A dude promoted his book last week by publishing a long, bloated, purple prose opinion piece in The New York Times Sunday Review that set out to solve the gender gap in who has to do the housework.
But I’m a fan of speculative fiction, so I have the answer: Robots.
Obviously we aren’t quite there yet, but pretty much everyone can agree that basic, boring house chores are both essential and absolutely craptastic to have to do. If men don’t want to step up (plenty do, book-selling NYT guy!), and women are sick of doing it, we need a third option.

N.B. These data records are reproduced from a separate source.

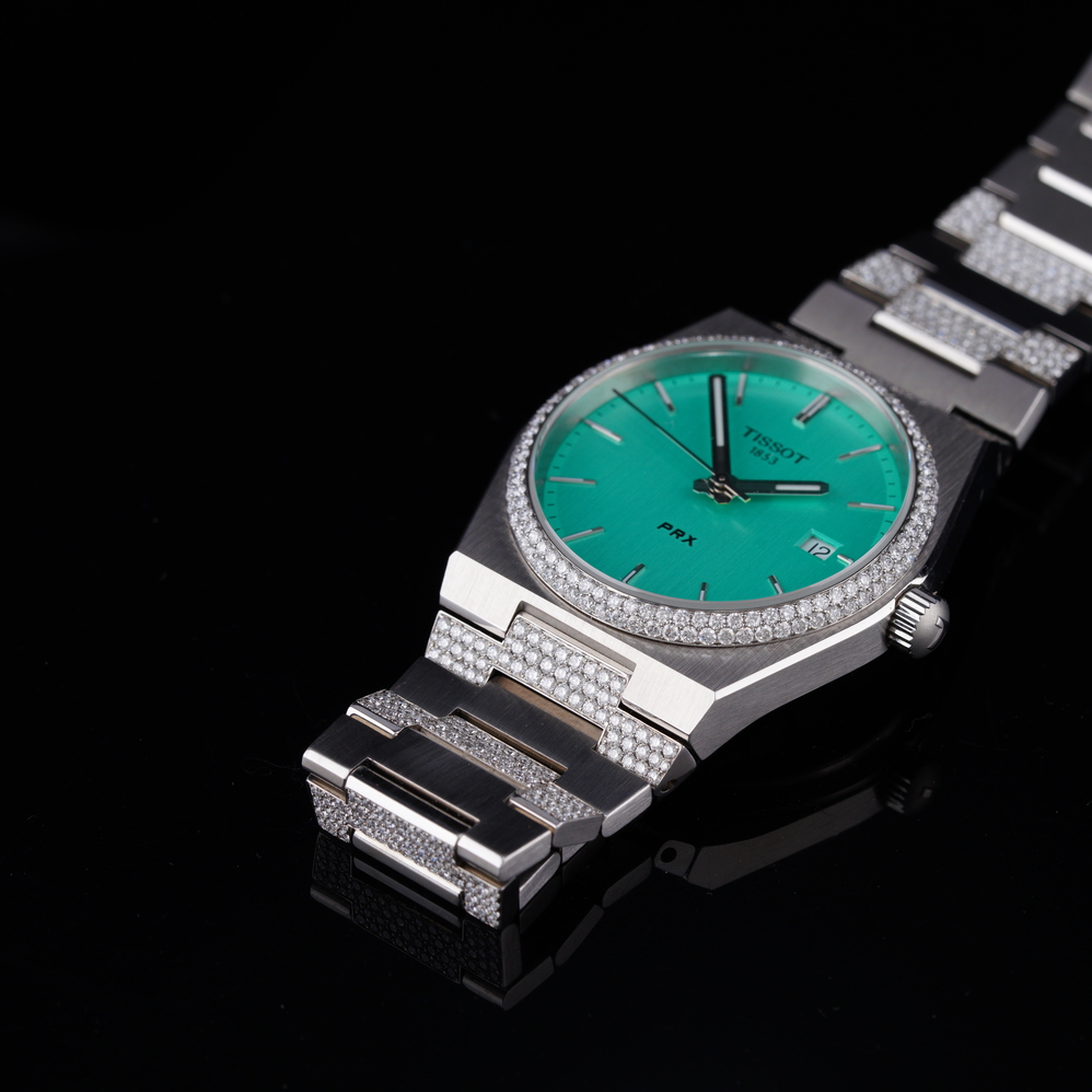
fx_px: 4104
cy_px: 546
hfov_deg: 15.1
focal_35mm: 115
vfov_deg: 15.2
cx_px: 786
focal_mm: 90
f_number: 11
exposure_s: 1/125
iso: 200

If you haven’t yet seen “Robot & Frank,” head out and rent it/Netflix it pronto. That’s the kind of robot I’m talking about. Or basically a non-sassy Rosie. Or a super-powered Roomba. Something that will clean the floors, remember to do the dishes, wipe down the countertops, dust the shelves, maybe water that peace lily you cherish. Nothing fancy.
Sure, we’ve made some art/movies/books about how these domestic robots would be a problem, but really, I think they’re the answer. They wouldn’t replace many jobs — in fact, it may elevate those butlers and housecleaners to a higher-pay position, because having a human housekeeper would become a status symbol. And we’re a really long way off from autonomous robots, so the first tiers of these helper-bots would be pretty limited, and therefore not a serious threat to human jobs.
But if we want that — and I think we can agree, we ALL want that — we are going to need some clever lady engineers to get on that for us.
Why lady engineers, do you ask? Before you cry sexism, just look at history: most of the time-saving housekeeping products we rely on today were invented by women (even if they themselves didn’t do much in the way of housework).
- Cannister Vacuum, Nancy Perkins, 1987
- Cooking Stove, Elizabeth Hawk, 1867
- Dishwasher, Josephine Cochran, 1872
- Electric Hot Water Heater, Ida Forbes, 1917
- Mop-Wringer Pail, Eliza Wood, 1889
- Refrigerator, Florence Parpart, 1914
- Washing machine, Margaret Colvin, 1871
- The Practical Kitchen layout, Lillian Gilbreth, 1920s
- Scotchguard, Patsy Sherman, 1952
- Improved Ironing Board, Sarah Boone, 1892
- Vacuum canning and oil burners, Amanda Jones, 1880s
- Gas heating furnace, Alice Parker, 1919
Really, I don’t care who invents our perfect butler-bots, but history implies it’s going to be a woman. Ladies, just let me know when I can place my order, okay?